» **Exercise data**:
----

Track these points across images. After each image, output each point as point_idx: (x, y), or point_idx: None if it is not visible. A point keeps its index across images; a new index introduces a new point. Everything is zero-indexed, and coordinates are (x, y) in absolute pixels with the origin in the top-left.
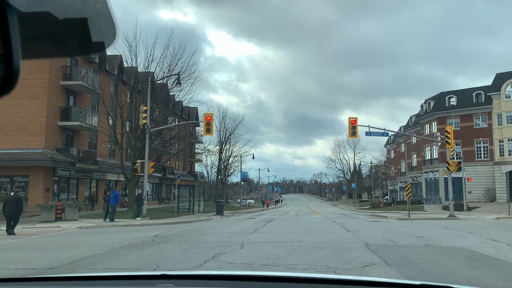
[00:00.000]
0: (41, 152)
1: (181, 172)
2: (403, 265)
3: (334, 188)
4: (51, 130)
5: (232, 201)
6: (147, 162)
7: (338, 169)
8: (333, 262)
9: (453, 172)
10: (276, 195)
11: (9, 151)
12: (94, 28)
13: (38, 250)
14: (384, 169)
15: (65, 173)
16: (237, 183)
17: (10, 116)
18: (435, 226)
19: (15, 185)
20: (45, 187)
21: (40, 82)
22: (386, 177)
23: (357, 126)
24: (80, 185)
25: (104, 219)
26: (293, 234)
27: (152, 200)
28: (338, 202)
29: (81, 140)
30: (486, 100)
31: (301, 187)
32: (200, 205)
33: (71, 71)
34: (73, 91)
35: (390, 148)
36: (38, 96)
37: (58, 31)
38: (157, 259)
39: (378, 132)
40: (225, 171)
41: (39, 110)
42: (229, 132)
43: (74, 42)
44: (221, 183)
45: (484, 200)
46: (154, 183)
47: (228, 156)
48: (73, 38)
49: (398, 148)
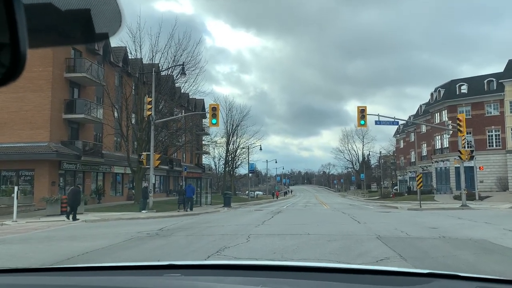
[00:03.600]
0: (46, 146)
1: (189, 164)
2: (420, 259)
3: (343, 179)
4: (56, 123)
5: (240, 193)
6: (152, 154)
7: (347, 159)
8: (345, 256)
9: (465, 161)
10: (285, 187)
11: (14, 144)
12: (99, 15)
13: (39, 243)
14: (393, 159)
15: (70, 167)
16: (244, 175)
17: (14, 110)
18: (448, 217)
19: (21, 179)
20: (50, 181)
21: (43, 75)
22: (395, 167)
23: (366, 115)
24: (86, 178)
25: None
26: (302, 226)
27: (160, 192)
28: (347, 193)
29: (86, 133)
30: (498, 87)
31: (309, 178)
32: (208, 197)
33: (75, 63)
34: (77, 83)
35: (399, 137)
36: (42, 89)
37: (63, 19)
38: (160, 253)
39: (388, 121)
40: (233, 163)
41: (43, 103)
42: (236, 124)
43: (79, 30)
44: (228, 175)
45: (496, 190)
46: (161, 175)
47: (236, 148)
48: (78, 26)
49: (408, 137)
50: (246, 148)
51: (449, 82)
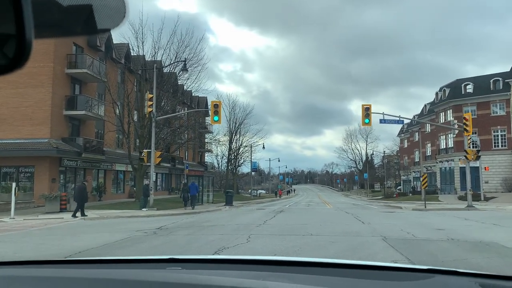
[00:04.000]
0: (46, 142)
1: (191, 162)
2: (430, 264)
3: (346, 178)
4: (57, 120)
5: (243, 191)
6: (153, 151)
7: (350, 159)
8: (349, 259)
9: (471, 161)
10: (287, 186)
11: (14, 141)
12: (102, 6)
13: (32, 241)
14: (396, 159)
15: (71, 164)
16: (247, 174)
17: (14, 106)
18: (455, 217)
19: (21, 175)
20: (51, 178)
21: (44, 71)
22: (399, 167)
23: (371, 113)
24: (87, 175)
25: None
26: (304, 226)
27: (162, 190)
28: (350, 193)
29: (87, 130)
30: (504, 86)
31: (312, 178)
32: (209, 196)
33: (77, 59)
34: (78, 79)
35: (403, 137)
36: (42, 85)
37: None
38: (156, 253)
39: (393, 120)
40: (235, 162)
41: (44, 99)
42: (239, 122)
43: (82, 21)
44: (231, 173)
45: (502, 190)
46: (163, 173)
47: (238, 146)
48: (81, 17)
49: (412, 137)
50: (248, 146)
51: (454, 82)
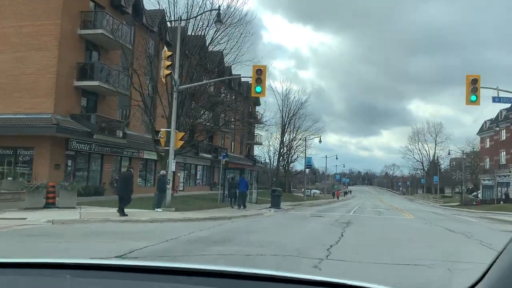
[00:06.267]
0: (48, 118)
1: (238, 155)
2: None
3: (409, 181)
4: (64, 91)
5: (296, 190)
6: (173, 131)
7: (416, 160)
8: None
9: None
10: (343, 186)
11: (13, 116)
12: None
13: None
14: (470, 162)
15: (82, 147)
16: (301, 171)
17: (14, 73)
18: None
19: (19, 159)
20: (53, 163)
21: (49, 29)
22: (479, 170)
23: (479, 87)
24: (105, 163)
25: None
26: (399, 254)
27: (202, 185)
28: (414, 197)
29: (106, 107)
30: None
31: (370, 179)
32: (253, 194)
33: (95, 17)
34: (96, 45)
35: (485, 136)
36: (46, 47)
37: None
38: None
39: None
40: (288, 157)
41: (48, 64)
42: (293, 113)
43: None
44: (283, 170)
45: None
46: (204, 165)
47: (291, 139)
48: None
49: (497, 135)
50: (303, 139)
51: None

----

» **Directions**: From the first line of the entries down to the line with "14: (384, 169)", print each line exactly; omit any picture.

» **Exercise result**:
Track these points across images. After each image, output each point as point_idx: (x, y), or point_idx: None if it is not visible. A point keeps its index across images; a new index introduces a new point. Everything is zero-indexed, and coordinates are (x, y) in absolute pixels with the origin in the top-left.
[00:00.000]
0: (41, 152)
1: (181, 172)
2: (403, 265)
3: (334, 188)
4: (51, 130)
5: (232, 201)
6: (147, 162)
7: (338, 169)
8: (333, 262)
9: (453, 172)
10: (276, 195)
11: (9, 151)
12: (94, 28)
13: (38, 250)
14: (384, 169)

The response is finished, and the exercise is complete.